* [Problem statement]: Starting at the top of the entries below, print each line exactly until the line with "index mcp: (1301, 913)" has been printed too.

:: Data for the task

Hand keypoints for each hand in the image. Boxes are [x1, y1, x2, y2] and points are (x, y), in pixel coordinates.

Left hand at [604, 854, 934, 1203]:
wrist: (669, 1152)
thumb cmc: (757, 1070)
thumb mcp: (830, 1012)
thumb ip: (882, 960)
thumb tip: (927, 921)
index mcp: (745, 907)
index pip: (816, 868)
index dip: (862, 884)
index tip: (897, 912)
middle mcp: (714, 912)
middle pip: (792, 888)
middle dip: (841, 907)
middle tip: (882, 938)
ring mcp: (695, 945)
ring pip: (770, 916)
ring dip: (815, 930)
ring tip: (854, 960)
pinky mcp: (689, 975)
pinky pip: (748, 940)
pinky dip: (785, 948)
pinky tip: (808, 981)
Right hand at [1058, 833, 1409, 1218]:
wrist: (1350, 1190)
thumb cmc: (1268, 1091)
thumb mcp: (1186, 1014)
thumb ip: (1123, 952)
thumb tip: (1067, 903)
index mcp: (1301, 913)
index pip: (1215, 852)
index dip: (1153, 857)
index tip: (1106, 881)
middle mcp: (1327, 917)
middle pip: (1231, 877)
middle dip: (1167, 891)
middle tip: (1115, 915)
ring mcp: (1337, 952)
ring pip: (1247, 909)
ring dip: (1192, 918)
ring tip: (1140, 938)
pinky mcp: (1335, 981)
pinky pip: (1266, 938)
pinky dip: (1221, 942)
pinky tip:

::::

* [Completed exercise]:
Hand keypoints for each hand in the image. Boxes are [x1, y1, x2, y2] and points are (x, y), in pixel coordinates.

Left hand at [604, 854, 934, 1203]:
wrist: (669, 1152)
thumb cmc: (757, 1070)
thumb mcp: (830, 1012)
thumb ip: (882, 960)
thumb tip: (927, 921)
index mcp: (745, 907)
index pip: (816, 868)
index dip: (862, 884)
index tip: (897, 912)
middle mcp: (714, 912)
middle pip: (792, 888)
middle dip: (841, 907)
middle tip: (882, 938)
ring mcp: (695, 945)
ring pip: (770, 916)
ring dip: (815, 930)
ring tip: (854, 960)
pinky mcp: (689, 975)
pinky pip: (748, 940)
pinky dip: (785, 948)
pinky tip: (808, 981)
Right hand at [1058, 833, 1409, 1218]:
wrist: (1350, 1190)
thumb cmc: (1268, 1091)
thumb mcp: (1186, 1014)
thumb ip: (1123, 952)
thumb tip: (1067, 903)
index mcp: (1301, 913)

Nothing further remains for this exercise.